─── Text

The expedition began in June 1913, when its flagship vessel, the Karluk, set sail from Victoria, captained by Newfoundlander Robert Bartlett, who’d been a member of American explorer Robert Peary’s three Arctic expeditions between 1898 and 1909. After a brief stop in Nome, Alaska, the Karluk was to rendezvous with two other ships assigned to the Southern Party and establish a base at Herschel Island, off the Yukon coast, but the Karluk never arrived. Two months after leaving Victoria, the ship was locked in by ice, trapping Bartlett and the rest of the Northern Party.
In September 1913, Stefansson and five others left the Karluk to hunt caribou. When they returned, the ship was gone, presumably sunk. However, it had simply moved with the drifting pack ice. The Karluk would spend nearly four months at the mercy of the wind and the currents before its Victrola was heard for the last time on Jan. 11, 1914 (see “The CAE ’s human touch” below).
It was an inauspicious beginning for the expedition, but the loss of the Karluk didn’t dampen Stefansson’s ambitions. He arranged for more ships and supplies and hired more men so that the Northern Party could continue its work. Over the next five years, the men journeyed across the western Arctic, discovering four new islands (Brock, Borden, Meighen and Lougheed), correcting mapping mistakes made by previous expeditions and conducting soundings of the ocean floor, which enabled the preliminary mapping of the continental shelf.
Anderson’s Southern Party, meanwhile, proved to be just as successful. By the time its mission ended in 1916, they not only had completed mapping the Arctic coast from Alaska to Bathurst Inlet but had also collected thousands of samples and artifacts — everything from animal, plant and fossil specimens to tools and weapons used by the Copper Inuit and other cultures — and had accumulated about 4,000 photographs and 2,700 metres of film.

──────
─── Data listing

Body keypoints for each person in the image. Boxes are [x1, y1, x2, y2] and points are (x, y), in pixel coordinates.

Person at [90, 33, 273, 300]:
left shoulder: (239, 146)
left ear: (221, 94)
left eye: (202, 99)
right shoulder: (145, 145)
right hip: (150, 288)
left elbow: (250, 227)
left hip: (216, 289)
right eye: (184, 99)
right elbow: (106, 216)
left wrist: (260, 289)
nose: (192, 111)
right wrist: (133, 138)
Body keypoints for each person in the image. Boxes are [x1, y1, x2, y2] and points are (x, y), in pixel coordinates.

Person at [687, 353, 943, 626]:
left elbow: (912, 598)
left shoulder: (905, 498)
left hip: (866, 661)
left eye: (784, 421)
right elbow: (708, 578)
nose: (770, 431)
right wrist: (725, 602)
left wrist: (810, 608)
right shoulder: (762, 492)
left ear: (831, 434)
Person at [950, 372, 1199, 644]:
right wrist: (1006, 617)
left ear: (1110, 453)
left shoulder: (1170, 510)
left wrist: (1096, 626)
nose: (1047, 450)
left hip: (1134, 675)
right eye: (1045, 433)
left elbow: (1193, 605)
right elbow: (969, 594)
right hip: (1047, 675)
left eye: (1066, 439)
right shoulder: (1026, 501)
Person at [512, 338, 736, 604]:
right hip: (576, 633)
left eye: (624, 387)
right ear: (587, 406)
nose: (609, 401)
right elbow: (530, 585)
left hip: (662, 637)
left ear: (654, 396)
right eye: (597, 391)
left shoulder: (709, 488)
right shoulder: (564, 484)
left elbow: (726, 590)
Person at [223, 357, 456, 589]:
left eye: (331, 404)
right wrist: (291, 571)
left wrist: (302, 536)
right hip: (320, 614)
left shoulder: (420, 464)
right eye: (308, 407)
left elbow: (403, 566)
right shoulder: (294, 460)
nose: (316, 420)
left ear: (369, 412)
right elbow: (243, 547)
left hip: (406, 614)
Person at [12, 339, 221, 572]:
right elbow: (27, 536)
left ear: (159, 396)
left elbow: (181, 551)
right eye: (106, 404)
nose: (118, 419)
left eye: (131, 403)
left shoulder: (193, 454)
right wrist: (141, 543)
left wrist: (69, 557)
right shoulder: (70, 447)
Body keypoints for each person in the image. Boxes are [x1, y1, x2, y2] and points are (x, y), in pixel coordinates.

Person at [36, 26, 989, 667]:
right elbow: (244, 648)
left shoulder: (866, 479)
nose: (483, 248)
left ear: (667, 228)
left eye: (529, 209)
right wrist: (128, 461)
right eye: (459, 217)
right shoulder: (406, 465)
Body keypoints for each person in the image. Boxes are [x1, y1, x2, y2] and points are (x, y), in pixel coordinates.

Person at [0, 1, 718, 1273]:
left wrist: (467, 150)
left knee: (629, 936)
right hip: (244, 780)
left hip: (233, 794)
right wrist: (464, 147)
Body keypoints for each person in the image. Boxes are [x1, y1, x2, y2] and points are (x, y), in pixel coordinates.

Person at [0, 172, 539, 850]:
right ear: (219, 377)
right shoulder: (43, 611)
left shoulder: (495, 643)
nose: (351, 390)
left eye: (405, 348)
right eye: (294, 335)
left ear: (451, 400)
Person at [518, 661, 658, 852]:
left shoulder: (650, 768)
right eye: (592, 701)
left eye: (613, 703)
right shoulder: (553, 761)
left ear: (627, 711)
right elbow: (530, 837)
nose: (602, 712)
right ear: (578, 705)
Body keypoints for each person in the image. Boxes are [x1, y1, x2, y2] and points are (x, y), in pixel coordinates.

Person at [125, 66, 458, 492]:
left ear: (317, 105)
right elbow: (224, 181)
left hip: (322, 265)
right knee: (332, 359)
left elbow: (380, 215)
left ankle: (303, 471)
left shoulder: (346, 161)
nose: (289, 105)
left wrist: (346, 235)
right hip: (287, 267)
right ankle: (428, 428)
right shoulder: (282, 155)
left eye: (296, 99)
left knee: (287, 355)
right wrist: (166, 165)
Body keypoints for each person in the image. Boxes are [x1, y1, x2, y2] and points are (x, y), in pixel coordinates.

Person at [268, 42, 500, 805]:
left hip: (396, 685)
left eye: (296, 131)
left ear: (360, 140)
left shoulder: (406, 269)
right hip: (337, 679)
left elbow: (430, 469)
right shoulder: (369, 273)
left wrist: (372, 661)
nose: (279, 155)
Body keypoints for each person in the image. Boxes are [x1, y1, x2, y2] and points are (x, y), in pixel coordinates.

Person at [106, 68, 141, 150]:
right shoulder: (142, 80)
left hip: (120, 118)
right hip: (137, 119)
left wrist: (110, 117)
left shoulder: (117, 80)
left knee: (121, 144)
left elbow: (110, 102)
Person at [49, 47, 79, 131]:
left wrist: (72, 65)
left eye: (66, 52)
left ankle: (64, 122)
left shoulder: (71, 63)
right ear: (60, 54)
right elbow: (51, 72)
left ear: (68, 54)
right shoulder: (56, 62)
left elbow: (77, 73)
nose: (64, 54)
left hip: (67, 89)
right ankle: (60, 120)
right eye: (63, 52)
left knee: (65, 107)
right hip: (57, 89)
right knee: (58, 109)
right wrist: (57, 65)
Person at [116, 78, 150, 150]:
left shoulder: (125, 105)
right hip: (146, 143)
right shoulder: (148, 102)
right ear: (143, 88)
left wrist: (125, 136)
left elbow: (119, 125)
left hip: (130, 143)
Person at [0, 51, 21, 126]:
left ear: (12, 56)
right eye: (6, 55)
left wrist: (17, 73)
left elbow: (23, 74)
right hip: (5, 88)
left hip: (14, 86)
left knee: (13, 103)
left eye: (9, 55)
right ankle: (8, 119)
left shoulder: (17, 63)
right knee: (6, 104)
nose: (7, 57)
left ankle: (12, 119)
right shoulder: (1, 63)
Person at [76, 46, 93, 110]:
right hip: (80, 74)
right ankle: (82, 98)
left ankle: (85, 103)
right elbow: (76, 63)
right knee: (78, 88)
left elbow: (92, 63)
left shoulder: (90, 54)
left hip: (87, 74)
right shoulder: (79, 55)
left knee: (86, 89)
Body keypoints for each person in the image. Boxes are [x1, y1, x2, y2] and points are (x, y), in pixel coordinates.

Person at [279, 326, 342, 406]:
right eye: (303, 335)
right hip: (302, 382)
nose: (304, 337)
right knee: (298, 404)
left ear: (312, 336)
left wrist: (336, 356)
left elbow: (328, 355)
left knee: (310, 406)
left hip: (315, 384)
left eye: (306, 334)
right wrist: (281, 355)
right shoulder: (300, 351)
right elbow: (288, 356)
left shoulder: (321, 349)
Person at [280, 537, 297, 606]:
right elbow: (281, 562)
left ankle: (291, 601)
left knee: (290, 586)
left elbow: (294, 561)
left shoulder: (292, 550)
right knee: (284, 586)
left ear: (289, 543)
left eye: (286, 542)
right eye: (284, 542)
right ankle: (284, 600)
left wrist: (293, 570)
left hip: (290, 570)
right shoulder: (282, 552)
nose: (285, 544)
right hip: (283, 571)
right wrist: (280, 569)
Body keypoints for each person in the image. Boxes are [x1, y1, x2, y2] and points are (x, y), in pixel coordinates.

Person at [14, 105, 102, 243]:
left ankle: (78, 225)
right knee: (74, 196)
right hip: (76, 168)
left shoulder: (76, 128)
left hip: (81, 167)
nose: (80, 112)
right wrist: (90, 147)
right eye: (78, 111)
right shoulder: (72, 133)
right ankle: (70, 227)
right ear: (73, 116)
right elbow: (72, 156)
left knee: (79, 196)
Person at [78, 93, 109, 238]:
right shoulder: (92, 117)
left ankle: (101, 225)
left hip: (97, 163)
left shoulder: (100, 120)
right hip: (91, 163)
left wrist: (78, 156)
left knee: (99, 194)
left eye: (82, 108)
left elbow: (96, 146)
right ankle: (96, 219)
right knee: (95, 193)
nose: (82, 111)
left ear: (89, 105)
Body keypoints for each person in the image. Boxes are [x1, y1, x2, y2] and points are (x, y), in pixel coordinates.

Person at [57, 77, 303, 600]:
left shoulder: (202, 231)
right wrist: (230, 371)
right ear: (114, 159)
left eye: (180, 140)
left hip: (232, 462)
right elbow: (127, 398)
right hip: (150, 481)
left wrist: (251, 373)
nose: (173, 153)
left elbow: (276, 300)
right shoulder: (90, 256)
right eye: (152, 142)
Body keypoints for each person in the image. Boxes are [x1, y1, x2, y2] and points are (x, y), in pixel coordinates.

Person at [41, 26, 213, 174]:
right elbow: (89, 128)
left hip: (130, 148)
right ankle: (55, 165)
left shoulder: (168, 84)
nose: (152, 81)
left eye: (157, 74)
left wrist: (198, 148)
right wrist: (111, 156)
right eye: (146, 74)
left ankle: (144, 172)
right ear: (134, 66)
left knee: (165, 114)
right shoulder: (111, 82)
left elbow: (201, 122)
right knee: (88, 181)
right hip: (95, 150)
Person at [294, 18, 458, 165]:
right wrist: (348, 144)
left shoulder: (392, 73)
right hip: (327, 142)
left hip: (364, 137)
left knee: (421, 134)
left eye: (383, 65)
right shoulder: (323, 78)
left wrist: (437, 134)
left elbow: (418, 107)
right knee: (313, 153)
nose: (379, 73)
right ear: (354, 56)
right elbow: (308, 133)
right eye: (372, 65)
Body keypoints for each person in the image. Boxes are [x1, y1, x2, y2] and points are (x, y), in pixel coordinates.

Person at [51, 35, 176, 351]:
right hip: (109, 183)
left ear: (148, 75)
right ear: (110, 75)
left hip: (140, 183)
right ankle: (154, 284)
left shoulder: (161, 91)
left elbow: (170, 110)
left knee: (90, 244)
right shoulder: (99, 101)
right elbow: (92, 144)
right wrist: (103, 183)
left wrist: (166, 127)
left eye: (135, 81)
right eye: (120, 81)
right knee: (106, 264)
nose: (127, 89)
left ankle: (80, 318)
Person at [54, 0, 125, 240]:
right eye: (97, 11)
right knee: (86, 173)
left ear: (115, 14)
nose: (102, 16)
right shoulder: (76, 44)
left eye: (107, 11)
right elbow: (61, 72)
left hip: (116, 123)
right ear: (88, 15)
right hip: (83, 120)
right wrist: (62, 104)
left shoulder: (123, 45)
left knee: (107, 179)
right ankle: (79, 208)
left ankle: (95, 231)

──────

## Exercise tasks
[1] Name every island that the Arctic expedition text says the Northern Party discovered.
[2] Write what comes next in the Arctic expedition text, picking up after its final sentence.

## Task-by-task answers
[1] Brock, Borden, Meighen and Lougheed

[2]
One hundred years later, much of what was documented and collected can still be seen. Although the Canadian Museum of Civilization’s year-long exhibition on the CAE ended in April 2012, archival photos and films can still be viewed online, and the museum currently has a smaller version of the exhibition touring across Canada until early 2014. But Gray believes that the CAE deserves even more attention — perhaps nothing so dramatic as a film about the Karluk disaster, but at least something that rivals the lavish attention the search for Sir John Franklin’s ships, the Erebus and Terror, received last summer, both of which were lost during his 1845 quest to discover the Northwest Passage.
“It’s not as old, and it’s not the same story,” says Gray. “But this has everything in it, from birth, marriage and death to adventure and discovery — and it’s the human story of the people who were part of the expedition that’s most exciting.”